I do agree that there should be some way of having similar agreements, between say friends. That would be something new. My best friend is also my dps sisters and we have talked about it. As much as we love out respective partners, we do feel that life would be happier and easier if it was us that lived together. Especially for her as her husband is a bit shit.

But that's not what I was talking about. This is the first time I have discussed that sort change, outside me and my friend and seeing a video on tiktok where 2 women, had got married. Not because they were in love or in a relationship. But as 2 single parents to raise their kids. I support that. But that wouldn't be changing marriage. That would be the creation of something new.

The vast majority of the time this conversation is around creating something identical to marriage but still revolves around love and romance. It's always marriage between 2 romantic partners. It usually involves marriage by default, to benefit people who didn't get married and now regret it.

Whatwouldscullydo · 10/12/2021 07:07

I don't know how I feel about marriage tbh

I think for me the trade off is this alleged financial security and stable environment Vs being trapped with someone who then changes or couod still ne entitled to half of what you have despite being a lousy husband and father.

I jate the idea if the embarrassment of having to day its iver after everyone chipped in thousands for your wedding. Having to leave before the credit card bill or even paid off.

I hate how even thinking about if someone is marriage material turns it into sonw limd of credit check like the bank does as opposed to being because you love eachother.

But then I ended a LTR a year ago amd I can't imagine going back to a situation where I lose my financial independence (sadly its benefit top ups and part time work but it's mine ) and be come part of a situation where Im financially stuck with someone again.

Having attenuated every combination amd compromise in.a relationship ie - stability vs chemistry vs love etc and not found what I can live with or without. I dont wanna be stuck again.

If that makes sense.

Plus the whole idea of a man giving me away to another man just makes ne too angry

EmpressCixi · 10/12/2021 08:55

@Darkpheonix
Well said. I’ve also thought they should allow siblings to form civil partnerships. My mother and (single asexual) uncle have always said they’d live together and support each other in old age if my father passes before them. Many times a partnership has nothing to do with romance or sex. It’s about love and not living alone but having someone to share your life (or old age) with.
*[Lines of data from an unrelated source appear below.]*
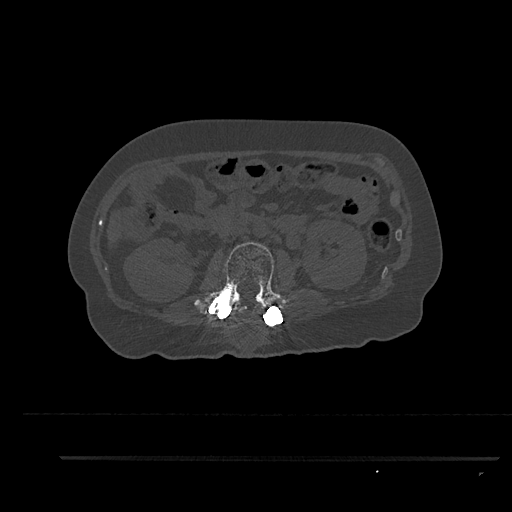
CT including the spine, one axial slice; position 161 of 797 along the scan axis; reconstruction kernel Br40s/3; 120 kVp; bone window (W 1800 / L 400 HU); 0.5 mm slice thickness; 512 × 512 image matrix. Patient: female, 44 years. From the clinical record (not read from this slice): primary cancer: renal.
Annotated regions visible in this slice (semi-automatically segmented with operator editing):
- L2 vertebra: bounding box [x1, y1, x2, y2] px = [193, 242, 285, 319]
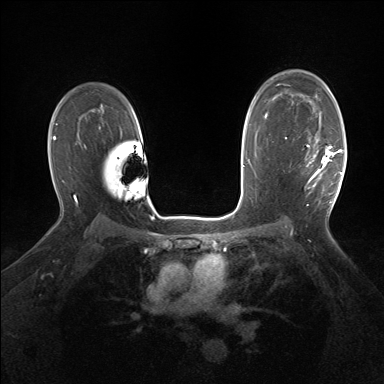
Breast MRI (dynamic contrast-enhanced), one axial slice; position 106 of 160 along the scan axis; dynamic contrast-enhanced series, time point 2 of 7 at this slice position (early post-contrast); 1.5 T; TE 1.5 ms, TR 5 ms; 1.25 mm slice thickness; 384 × 384 image matrix, field of view 320 × 320 mm. Female patient.
Annotated regions visible in this slice (semi-automatic segmentation, software-assisted and operator-edited):
- enhancing-tissue mask used for the functional tumour volume (all voxels passing the contrast-enhancement thresholds inside the analysis volume; usually the tumour): bounding box [x1, y1, x2, y2] px = [305, 134, 342, 203]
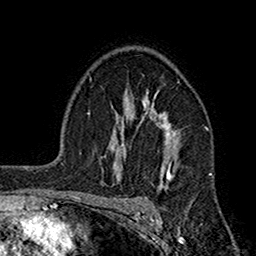
Breast MRI (dynamic contrast-enhanced), one axial slice; position 116 of 160 along the scan axis; cropped to one breast; dynamic contrast-enhanced series, time point 2 of 7 at this slice position (early post-contrast); 1.5 T; TE 2.7 ms, TR 5.2 ms; 1 mm slice thickness; 256 × 256 image matrix, field of view 158 × 158 mm. Female patient.
Annotated regions visible in this slice (semi-automatic segmentation, software-assisted and operator-edited):
- enhancing-tissue mask used for the functional tumour volume (all voxels passing the contrast-enhancement thresholds inside the analysis volume; usually the tumour): bounding box (x1, y1, x2, y2) in pixels: (117, 92, 175, 183)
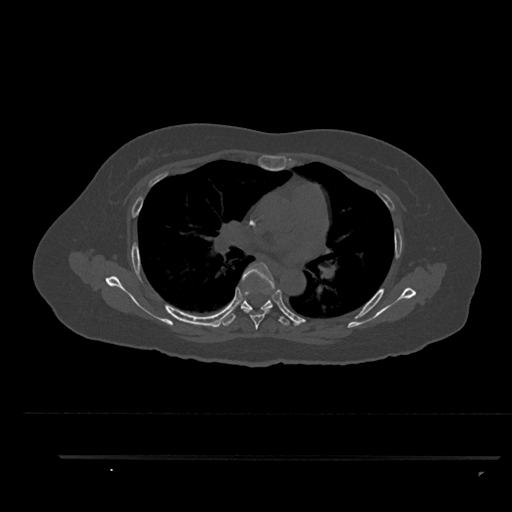
CT including the spine, one axial slice. Position 581 of 797 along the scan axis. Reconstruction kernel Br40s/3. Bone window (W 1800 / L 400 HU). 0.5 mm slice thickness. 512 × 512 image matrix. Patient: female, 44 years. From the clinical record (not read from this slice): primary cancer: renal; vertebrae with lytic lesions (as recorded): L1.
Structures marked on this image (semi-automatically segmented with operator editing):
- T5 vertebra: box from (x=240, y=262) to (x=275, y=330) px
- T6 vertebra: (x=223, y=291)–(x=290, y=326)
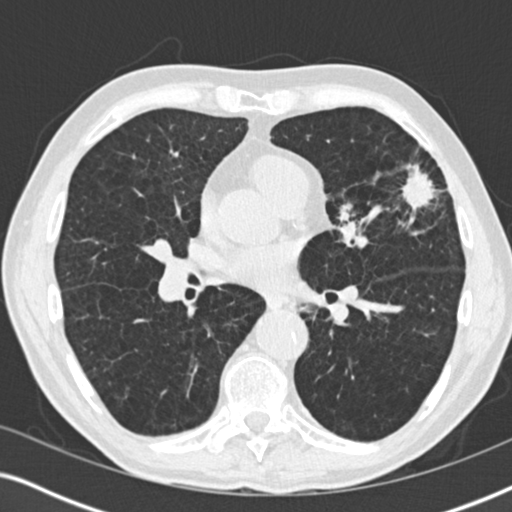
Low-dose screening chest CT, one axial slice; slice 96 of 196 in the series (ordered by position); reconstruction kernel B30f; 120 kVp; lung window (W 1500 / L -600 HU); 2 mm slice thickness; 512 × 512 image matrix.
Outlined on this slice (manually delineated by an expert):
- lesion 1 (tumor, upper lobe of left lung): bounding box [x1, y1, x2, y2] px = [401, 166, 436, 212]
- lesion 2 (tumor, upper lobe of left lung): [339, 210, 351, 222]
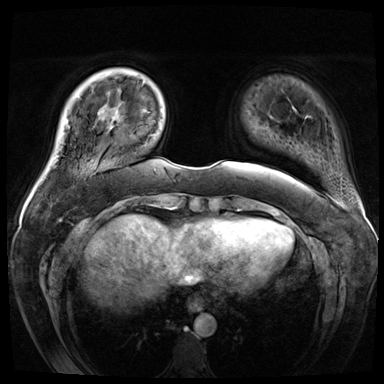
Breast MRI (dynamic contrast-enhanced), one axial slice. Position 8 of 72 along the scan axis. Dynamic contrast-enhanced series, time point 2 of 8 at this slice position (early post-contrast). 3 T. TE 1.4 ms, TR 4.3 ms. 2.5 mm slice thickness. 384 × 384 image matrix, field of view 360 × 360 mm. Female patient.
Outlined on this slice (semi-automatic segmentation, software-assisted and operator-edited):
- enhancing-tissue mask used for the functional tumour volume (all voxels passing the contrast-enhancement thresholds inside the analysis volume; usually the tumour): bounding box <103,117,115,120> (left, top, right, bottom; pixels)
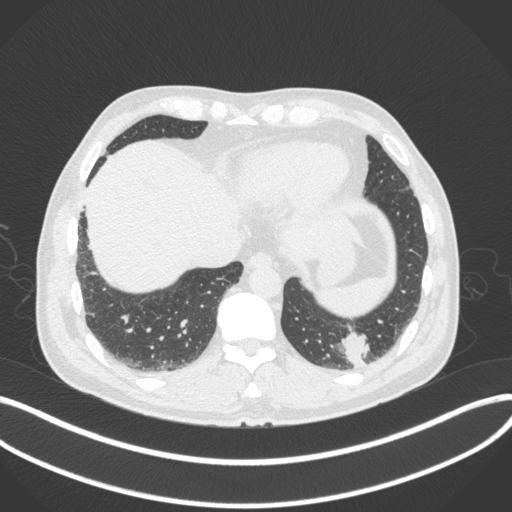
Chest CT, one axial slice; position 59 of 313 along the scan axis; reconstruction kernel B31f; 120 kVp; lung window (W 1500 / L -600 HU); 1 mm slice thickness; 512 × 512 image matrix, field of view 400 × 400 mm. Male patient, age 54 years. Case-level facts recorded for this patient, not image findings: clinical TNM (as recorded): T1c N0 M1; histopathological grade: G3.
Structures marked on this image (bounding box drawn by a radiologist):
- lung tumour (recorded histology: adenocarcinoma): bounding box (x1, y1, x2, y2) in pixels: (340, 331, 370, 368)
Warblerinwinter · 10/12/2021 08:59

@Doubletoilandtrouble

I am actually going to go a bit against the grain here. I think it depends on how marriage is defined and executed.

For me it is about having a partnership where both parties take joint decisions to benefit the family unit. It may mean that one person works shorter hours to facilitate child care. It may mean that both partners reduce their hours. I think ultimately women need to be responsible for ensuring that they maintain their independence but I don’t see anything wrong with marriage as an institution at all (although I have no time for weddings, wedding dresses, etc).
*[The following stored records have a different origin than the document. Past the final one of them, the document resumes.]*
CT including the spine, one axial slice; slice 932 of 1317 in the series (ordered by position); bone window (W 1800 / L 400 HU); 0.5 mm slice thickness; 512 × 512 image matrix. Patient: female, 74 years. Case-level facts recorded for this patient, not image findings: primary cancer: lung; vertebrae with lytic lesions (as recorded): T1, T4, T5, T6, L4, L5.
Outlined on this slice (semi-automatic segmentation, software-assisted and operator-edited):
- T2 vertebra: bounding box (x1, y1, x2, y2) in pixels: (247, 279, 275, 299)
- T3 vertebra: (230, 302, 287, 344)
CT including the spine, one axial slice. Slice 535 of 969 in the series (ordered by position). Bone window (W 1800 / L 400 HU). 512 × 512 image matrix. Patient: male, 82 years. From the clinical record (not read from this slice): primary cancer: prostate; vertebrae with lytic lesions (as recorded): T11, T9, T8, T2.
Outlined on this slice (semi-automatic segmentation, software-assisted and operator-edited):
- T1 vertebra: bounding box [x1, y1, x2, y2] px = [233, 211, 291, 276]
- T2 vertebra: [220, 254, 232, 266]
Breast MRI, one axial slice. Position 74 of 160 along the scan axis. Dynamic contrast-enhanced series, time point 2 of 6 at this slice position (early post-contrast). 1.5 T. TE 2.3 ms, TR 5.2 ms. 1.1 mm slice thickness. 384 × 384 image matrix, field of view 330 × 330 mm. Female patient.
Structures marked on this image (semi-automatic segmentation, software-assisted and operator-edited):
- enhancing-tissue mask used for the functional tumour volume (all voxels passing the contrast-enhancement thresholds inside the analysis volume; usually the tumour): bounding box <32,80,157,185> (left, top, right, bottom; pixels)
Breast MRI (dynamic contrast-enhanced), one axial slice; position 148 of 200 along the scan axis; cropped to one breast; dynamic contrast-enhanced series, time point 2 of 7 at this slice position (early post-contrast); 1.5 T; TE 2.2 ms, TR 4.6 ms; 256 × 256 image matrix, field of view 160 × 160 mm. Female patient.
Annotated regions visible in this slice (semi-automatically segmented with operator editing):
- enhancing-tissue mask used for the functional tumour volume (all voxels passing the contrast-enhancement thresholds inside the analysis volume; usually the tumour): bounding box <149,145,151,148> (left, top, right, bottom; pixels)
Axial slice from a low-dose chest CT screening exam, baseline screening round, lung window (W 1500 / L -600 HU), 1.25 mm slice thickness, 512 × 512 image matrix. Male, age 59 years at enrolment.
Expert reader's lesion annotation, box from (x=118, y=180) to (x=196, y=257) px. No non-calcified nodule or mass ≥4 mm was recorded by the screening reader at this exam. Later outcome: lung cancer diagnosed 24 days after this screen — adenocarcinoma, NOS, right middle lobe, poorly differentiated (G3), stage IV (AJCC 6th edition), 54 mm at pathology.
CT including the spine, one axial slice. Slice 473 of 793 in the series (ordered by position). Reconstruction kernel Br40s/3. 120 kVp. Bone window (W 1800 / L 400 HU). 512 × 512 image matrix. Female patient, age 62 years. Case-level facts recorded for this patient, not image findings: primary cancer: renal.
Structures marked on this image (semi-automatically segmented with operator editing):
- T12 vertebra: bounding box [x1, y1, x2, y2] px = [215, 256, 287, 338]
Actually, one of my friends is a high income earner. Her husband is a nurse who has reduced his hours in order to be able to pick up their children from school. My friend considers herself very lucky with this support and she contributes to his pension savings.
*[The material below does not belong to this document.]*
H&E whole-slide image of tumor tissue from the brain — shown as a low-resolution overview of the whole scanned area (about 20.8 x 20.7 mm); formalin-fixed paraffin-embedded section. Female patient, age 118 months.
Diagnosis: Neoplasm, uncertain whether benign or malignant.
👏👏👏 for your friend I have said so many times that if woman gives up work for kids her husband needs to pay her a “wage” and her pension contributions. Pensions are so often overlooked at the time it is most effective to be saving for this
Yeswhatno · 10/12/2021 10:30

the institution is there because of the consequences of reproduction. If we did not reproduce sexually, there would be no need for marriage, even if for some reason we still had some sort of pair bonding

Are you saying you think people wouldn’t couple-up if there weren’t sex or kids?

Don’t you believe in love?

CayrolBaaaskin · 10/12/2021 10:46

I also think it’s unfair that you can leave your stuff to a spouse free if iht but not to a sibling or friend. To me we should be able to choose how we live and who is dear to us. One size doesn’t fit all.